New Science Building Now Open to Students


The most recent installation of Marist’s ongoing improvement project has been revealed—the new Science and Allied Health building. The building was first proposed at the July meeting of the Board of Trustees, and opened officially in January.

Included in the building proposal was the logic behind the creation of the new addition to Marist’s campus. With more demand for healthcare professionals, it was important that Marist provides students with the best opportunities and tools to fill the need.

The new building is home to all of Marist’s existing and proposed science and allied health programs. Inside the stone walls, students find many classrooms and labs with state of the art facilities. Included in classrooms are digital textbooks making it easier for students to read in the lab without having to change gloves as frequently. There is also equipment in the Simulations Suite where students are able to examine “patients” and use mannequins to simulate live trauma experiences.

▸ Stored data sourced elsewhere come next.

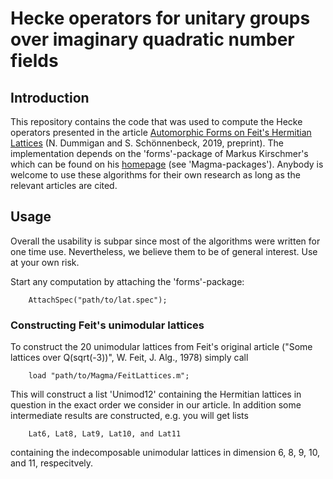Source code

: # Hecke operators for unitary groups over imaginary quadratic number fields
## Introduction
This repository contains the code that was used to compute the Hecke operators 
presented in the article [Automorphic Forms on Feit's Hermitian Lattices](https://arxiv.org/abs/1804.05884) (N. Dummigan and S. Schönnenbeck, 2019, preprint). The implementation depends on the
'forms'-package of Markus Kirschmer's which can be found on his [homepage](http://www.math.rwth-aachen.de/~Markus.Kirschmer/) (see 'Magma-packages'). Anybody is welcome to use these algorithms for their
own research as long as the relevant articles are cited.

## Usage
Overall the usability is subpar since most of the algorithms were written for 
one time use. Nevertheless, we believe them to be of general interest. Use at your
own risk. 

Start any computation by attaching the 'forms'-package:

        AttachSpec("path/to/lat.spec");


### Constructing Feit's unimodular lattices

To construct the 20 unimodular lattices from Feit's original article ("Some lattices 
over Q(sqrt(-3))", W. Feit, J. Alg., 1978) simply call

        load "path/to/Magma/FeitLattices.m";

This will construct a list 'Unimod12' containing the Hermitian lattices in question
in the exact order we consider in our article. In addition some intermediate results
are constructed, e.g. you will get lists

        Lat6, Lat8, Lat9, Lat10, and Lat11

containing the indecomposable unimodular lattices in dimension 6, 8, 9, 10, and 11, respecitvely.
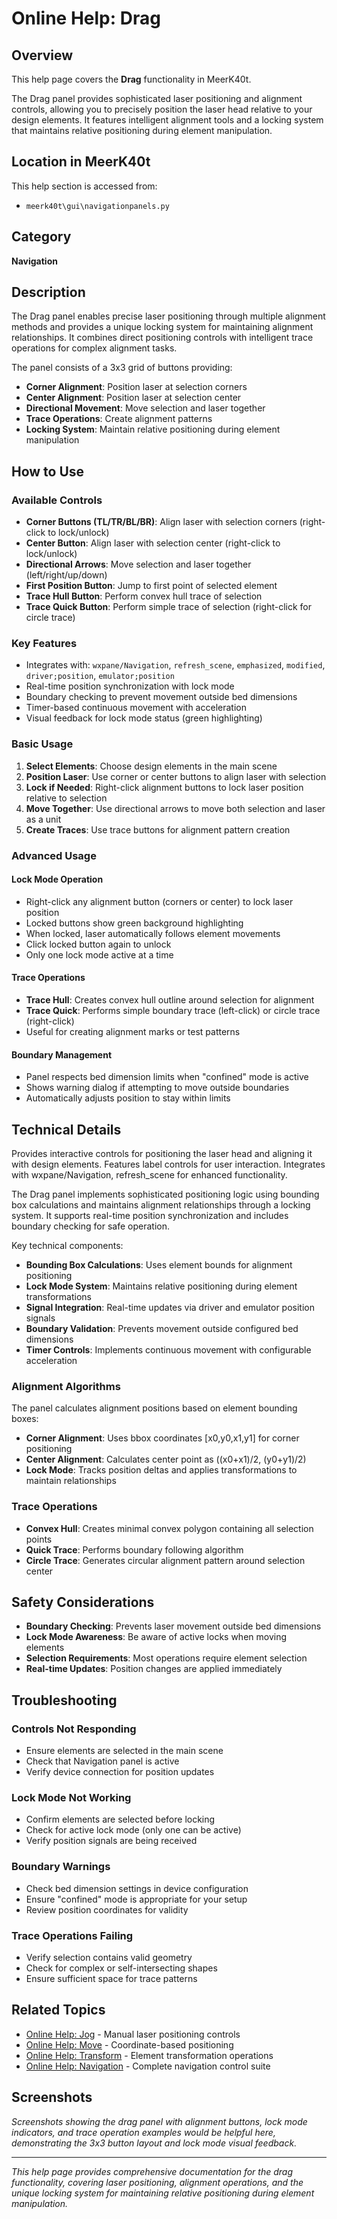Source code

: # Online Help: Drag

## Overview

This help page covers the **Drag** functionality in MeerK40t.

The Drag panel provides sophisticated laser positioning and alignment controls, allowing you to precisely position the laser head relative to your design elements. It features intelligent alignment tools and a locking system that maintains relative positioning during element manipulation.

## Location in MeerK40t

This help section is accessed from:
- `meerk40t\gui\navigationpanels.py`

## Category

**Navigation**

## Description

The Drag panel enables precise laser positioning through multiple alignment methods and provides a unique locking system for maintaining alignment relationships. It combines direct positioning controls with intelligent trace operations for complex alignment tasks.

The panel consists of a 3x3 grid of buttons providing:
- **Corner Alignment**: Position laser at selection corners
- **Center Alignment**: Position laser at selection center
- **Directional Movement**: Move selection and laser together
- **Trace Operations**: Create alignment patterns
- **Locking System**: Maintain relative positioning during element manipulation

## How to Use

### Available Controls

- **Corner Buttons (TL/TR/BL/BR)**: Align laser with selection corners (right-click to lock/unlock)
- **Center Button**: Align laser with selection center (right-click to lock/unlock)
- **Directional Arrows**: Move selection and laser together (left/right/up/down)
- **First Position Button**: Jump to first point of selected element
- **Trace Hull Button**: Perform convex hull trace of selection
- **Trace Quick Button**: Perform simple trace of selection (right-click for circle trace)

### Key Features

- Integrates with: `wxpane/Navigation`, `refresh_scene`, `emphasized`, `modified`, `driver;position`, `emulator;position`
- Real-time position synchronization with lock mode
- Boundary checking to prevent movement outside bed dimensions
- Timer-based continuous movement with acceleration
- Visual feedback for lock mode status (green highlighting)

### Basic Usage

1. **Select Elements**: Choose design elements in the main scene
2. **Position Laser**: Use corner or center buttons to align laser with selection
3. **Lock if Needed**: Right-click alignment buttons to lock laser position relative to selection
4. **Move Together**: Use directional arrows to move both selection and laser as a unit
5. **Create Traces**: Use trace buttons for alignment pattern creation

### Advanced Usage

#### Lock Mode Operation
- Right-click any alignment button (corners or center) to lock laser position
- Locked buttons show green background highlighting
- When locked, laser automatically follows element movements
- Click locked button again to unlock
- Only one lock mode active at a time

#### Trace Operations
- **Trace Hull**: Creates convex hull outline around selection for alignment
- **Trace Quick**: Performs simple boundary trace (left-click) or circle trace (right-click)
- Useful for creating alignment marks or test patterns

#### Boundary Management
- Panel respects bed dimension limits when "confined" mode is active
- Shows warning dialog if attempting to move outside boundaries
- Automatically adjusts position to stay within limits

## Technical Details

Provides interactive controls for positioning the laser head and aligning it with design elements. Features label controls for user interaction. Integrates with wxpane/Navigation, refresh_scene for enhanced functionality.

The Drag panel implements sophisticated positioning logic using bounding box calculations and maintains alignment relationships through a locking system. It supports real-time position synchronization and includes boundary checking for safe operation.

Key technical components:
- **Bounding Box Calculations**: Uses element bounds for alignment positioning
- **Lock Mode System**: Maintains relative positioning during element transformations
- **Signal Integration**: Real-time updates via driver and emulator position signals
- **Boundary Validation**: Prevents movement outside configured bed dimensions
- **Timer Controls**: Implements continuous movement with configurable acceleration

### Alignment Algorithms
The panel calculates alignment positions based on element bounding boxes:
- **Corner Alignment**: Uses bbox coordinates [x0,y0,x1,y1] for corner positioning
- **Center Alignment**: Calculates center point as ((x0+x1)/2, (y0+y1)/2)
- **Lock Mode**: Tracks position deltas and applies transformations to maintain relationships

### Trace Operations
- **Convex Hull**: Creates minimal convex polygon containing all selection points
- **Quick Trace**: Performs boundary following algorithm
- **Circle Trace**: Generates circular alignment pattern around selection center

## Safety Considerations

- **Boundary Checking**: Prevents laser movement outside bed dimensions
- **Lock Mode Awareness**: Be aware of active locks when moving elements
- **Selection Requirements**: Most operations require element selection
- **Real-time Updates**: Position changes are applied immediately

## Troubleshooting

### Controls Not Responding
- Ensure elements are selected in the main scene
- Check that Navigation panel is active
- Verify device connection for position updates

### Lock Mode Not Working
- Confirm elements are selected before locking
- Check for active lock mode (only one can be active)
- Verify position signals are being received

### Boundary Warnings
- Check bed dimension settings in device configuration
- Ensure "confined" mode is appropriate for your setup
- Review position coordinates for validity

### Trace Operations Failing
- Verify selection contains valid geometry
- Check for complex or self-intersecting shapes
- Ensure sufficient space for trace patterns

## Related Topics

- [Online Help: Jog](Online-Help-jog) - Manual laser positioning controls
- [Online Help: Move](Online-Help-move) - Coordinate-based positioning
- [Online Help: Transform](Online-Help-transform) - Element transformation operations
- [Online Help: Navigation](Online-Help-navigation) - Complete navigation control suite

## Screenshots

*Screenshots showing the drag panel with alignment buttons, lock mode indicators, and trace operation examples would be helpful here, demonstrating the 3x3 button layout and lock mode visual feedback.*

---

*This help page provides comprehensive documentation for the drag functionality, covering laser positioning, alignment operations, and the unique locking system for maintaining relative positioning during element manipulation.*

The building is equipped with extensive mechanical systems in order to provide for the air ventilation and filtration and purified water needs of the many classrooms and labs.

To senior Kiera Egan, the difference between the new facilities and the old labs in Donnelly is significant. “There used to be a lot of sharing labs,” she said. As well as updated classrooms and labs, there is a noticeable difference in lounges and seating areas. “I see a lot of people going there to study now,” said Egan. One drawback to the new building though, is the lack of a café such as the one in Donnelly.

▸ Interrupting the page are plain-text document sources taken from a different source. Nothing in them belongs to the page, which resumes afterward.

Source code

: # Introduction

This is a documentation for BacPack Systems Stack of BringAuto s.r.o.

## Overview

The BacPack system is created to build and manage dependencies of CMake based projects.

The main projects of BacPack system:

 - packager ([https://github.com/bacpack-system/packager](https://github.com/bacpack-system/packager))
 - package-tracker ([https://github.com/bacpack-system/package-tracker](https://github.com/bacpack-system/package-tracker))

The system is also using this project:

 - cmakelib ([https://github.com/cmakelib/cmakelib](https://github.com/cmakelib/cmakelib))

Similar to the Hancock Center, the new building also has a green roof.  A green roof is a roof of a building that is completely or partially covered in vegetation. They are a cost-effective and environmentally conscious way to regulate temperature and reduce storm water runoff.  They provide extra insulation for buildings, retain and naturally filter rainwater, and filter carbon dioxide and pollutants out of the air. Installing a green roof, aside from the environmental benefits, also reduces heating and cooling costs for a building.

On the lower level, the building contains a gross anatomy lab, cognitive computing lab, and exam room spaces for the medical program. The first floor is home to faculty offices for the Physician Assistant program, program spaces, classrooms, a lounge for graduate students, and a new office suite for the Dean of the School of Science. Upstairs, there are biology labs, medical technology spaces, and faculty offices.

There is also space left in the building for future programs such as the College’s proposed Doctor of Physical Therapy program. Along with this potential future program, current Marist students enrolled in the school’s existing science programs also benefit from this new addition to the campus. Marist already has undergraduate degrees in Biology, Biomedical Science, Chemistry, Athletic Training, and Medical Laboratory Sciences, and the new Science and Allied Health building is expected to increase opportunities for new and existing science students.